The smoothing can be configured for each observation producer, because for one activity it could be interesting to detect every value change (to keep track of changes, for instance) but for others only some changes could be needed to be processed (to automate responses, alerts, etc).

Also, one producer could process observations from several devices, like in the case of beacon scanners, and so each one of them should be smoothed independently one of the other. For instance, the beacon's battery load values are kept for each one of the detected beacons, so the smoothing criteria old value of the corresponding beacon and not that of a different beacon.

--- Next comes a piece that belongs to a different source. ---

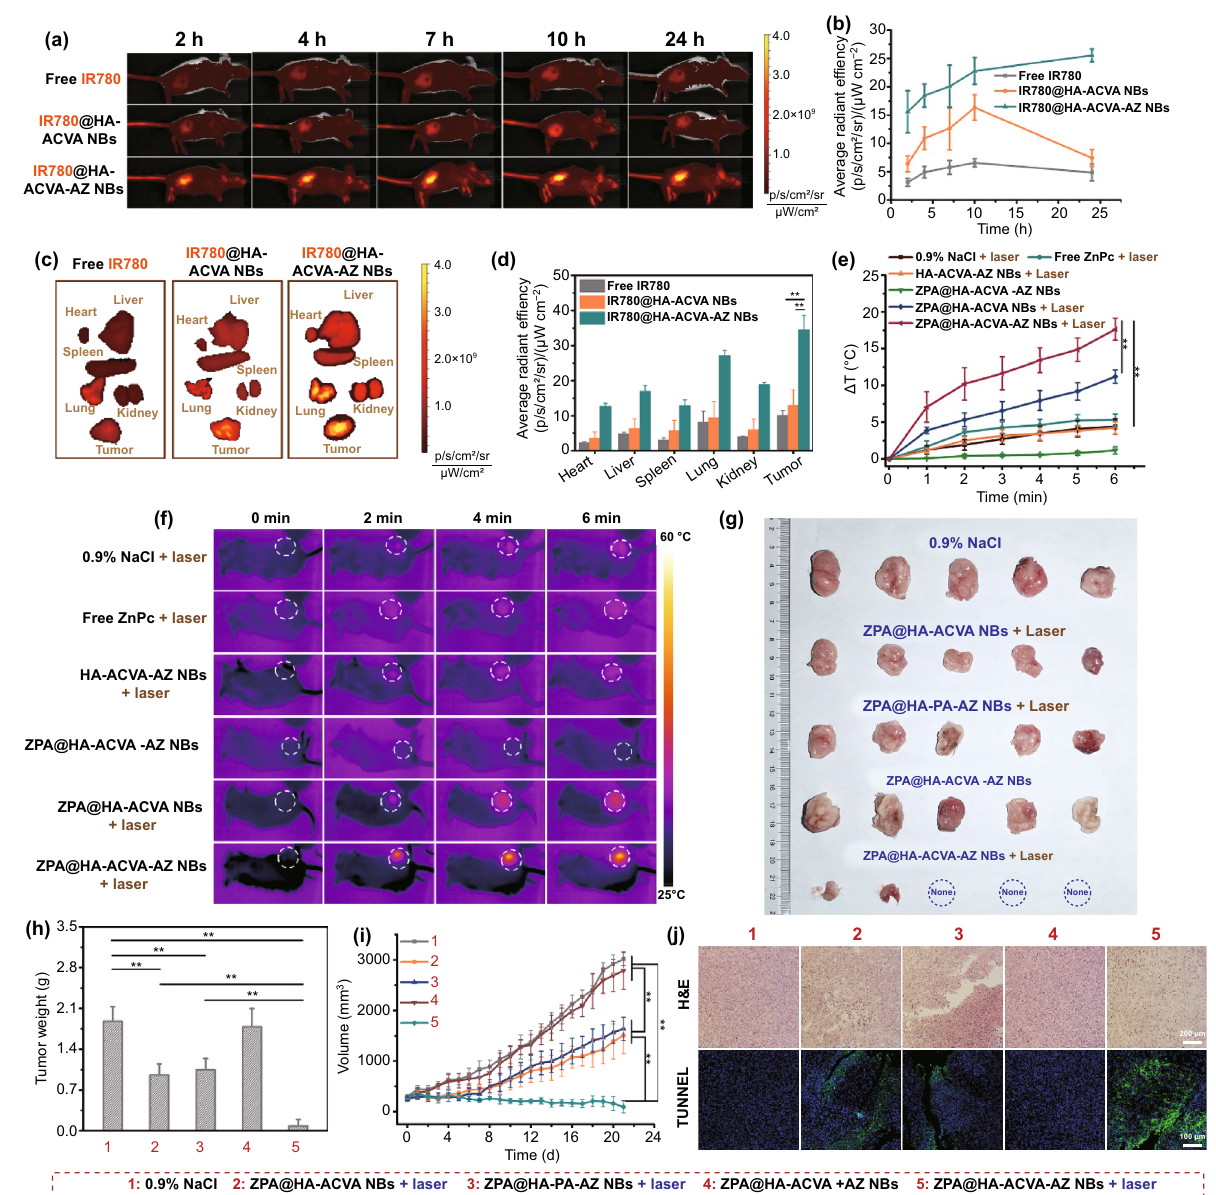
Fig. 4 Biodistribution, in vivo photothermal performance and tumor inhibition ability of ZPA@HA-ACVA-AZ NBs. a NIR fluorescence imag- ing of balb/c mice bearing subcutaneous 4T1 tumors intravenously administrated with IR780@HA-ACVA-AZ NBs, IR780@HA-ACVA NBs and free IR780 at 2 h, 4 h, 7 h, 10 h and 24 h. b Average fluorescence intensity of IR780 in the tumor over time was measured with an in vivo imaging system. c Ex vivo NIR fluorescence imaging of IR780 fluorescence intensity in the harvested organs and tumors at 24 h post-adminis- tration ( n = 4). d Quantitative analysis of IR780 fluorescence intensity in the harvested organs and tumors at 24 h post-administration. e Tem- perature change and f infrared thermal imaging at the tumor site of mice bearing 4T1 tumors treated with different drug formulations via the tail vein upon 808-nm laser irradiation (1 W cm −2 , 10 min) ( n = 4). g Morphology and h weight of tumors at the 21 days post-injection of 0.9% NaCl, ZPA@HA-ACVA NBs, ZPA@HA-PA-AZ NBs and ZPA@HA-ACVA-AZ NBs with or without laser exposure (1 W cm −2 , 5 min). i Tumor growth profiles from each group ( n = 5). j H&E and TUNEL stained images of the tumors from mice treated with various drug formula- tions on day 7 ( n =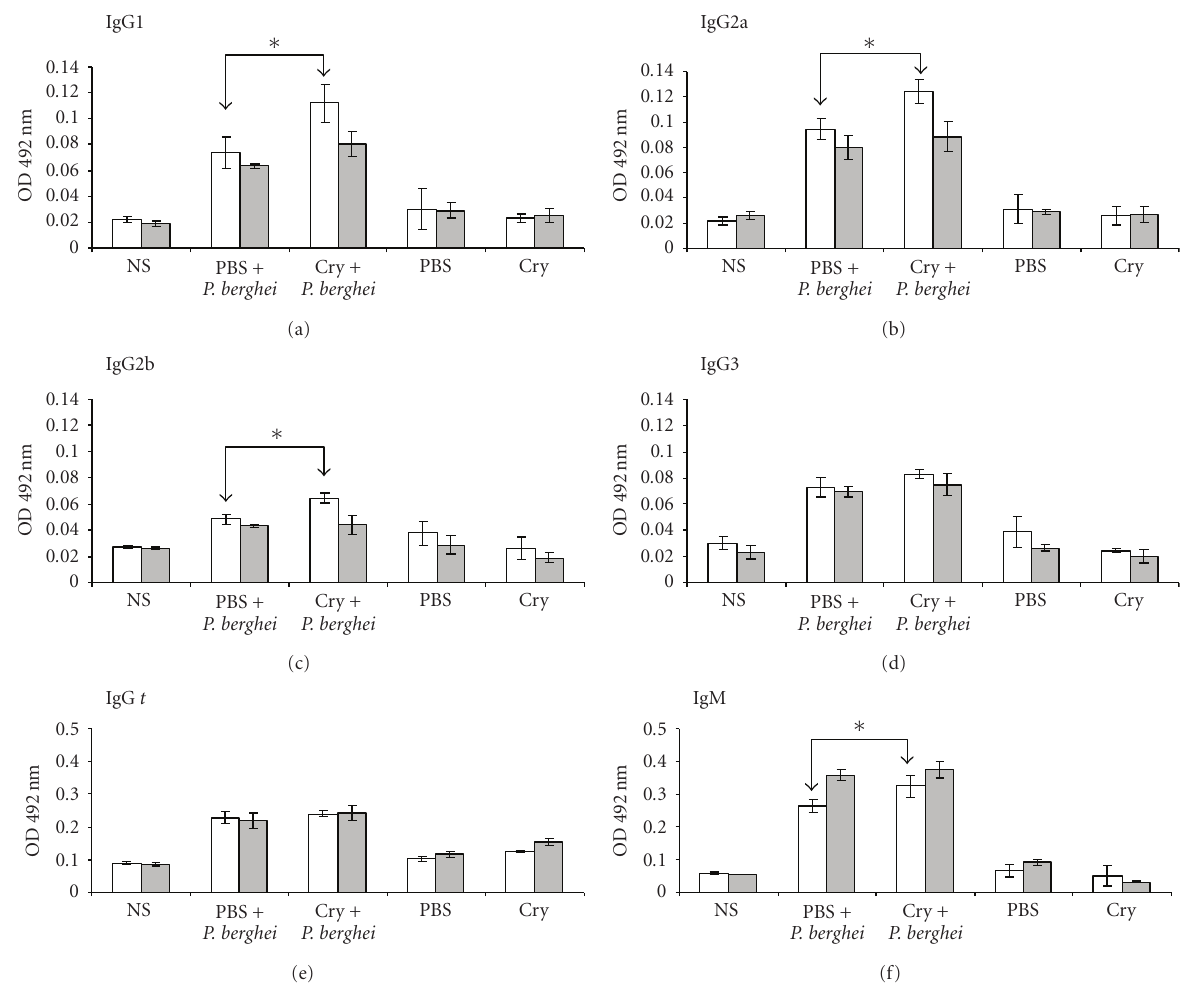
Figure 5: Parasite-specific antibody responses in mice treated with Cry1Ac and infected with P. berghei ANKA. Mice were treated with Cry1Ac protoxin or PBS as described previously and were infected with P. berghei ANKA. At days 4 (white bars) and 8 (grey bars) PI, the sera of three mice from each group were collected and measured by ELISA for antibody levels. The results are expressed as the mean OD value ± SD ( n = 3) . Control absorbance values were provided by normal mouse serum (NS) obtained from age- and sex-matched CBA/Ca mice. Data are representative of two separate experiments. Asterisks indicate statistically significant di ff erences between the indicated groups.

Several field-wise criteria are proposed.

Threshold comparison.

The newly observed field value is compared to a given threshold and the observation is accepted to be produced whenever the condition is satisfied. It only works for numerical values and the options are

  • greater than (>)
  • greater than or equal (>=)
  • less than (<)
  • less than or equal (<=)

State change.

The observation is accepted when the defined condition is satisfied. The options are

  • value has changed: the new value is different from previously observed one
  • equals: the value is equal to the given one
  • not equals: the value is not equal to the given one

Variation threshold.

For numerical values, the observation is accepted if the new difference between the new and old value satisfy the condition

  • Percentage change: the difference is larger than the given percent from the old value
         |newValue - oldValue|/|oldValue| >= percentage/100

or, when oldValue<1e-7,

         |newValue - oldValue|/1e-7 >= percentage/100

Category changes.

Given a categorization of the values, the observation is accepted when the category associated to the old value, is not the same than this of the new value. The categorizations proposed are

  • Partitioned value ranges (numerical values)

Given a list of partition limits, the category is given by the partition interval a value goes on. For instance given the limits 5,15 and 100, the intervals would be (-inf,5), [5,15), [15,100) and [100,+inf) and, thus, the observation is accepted when the field value changed from 4 to 6 but not when it went from 10 to 13.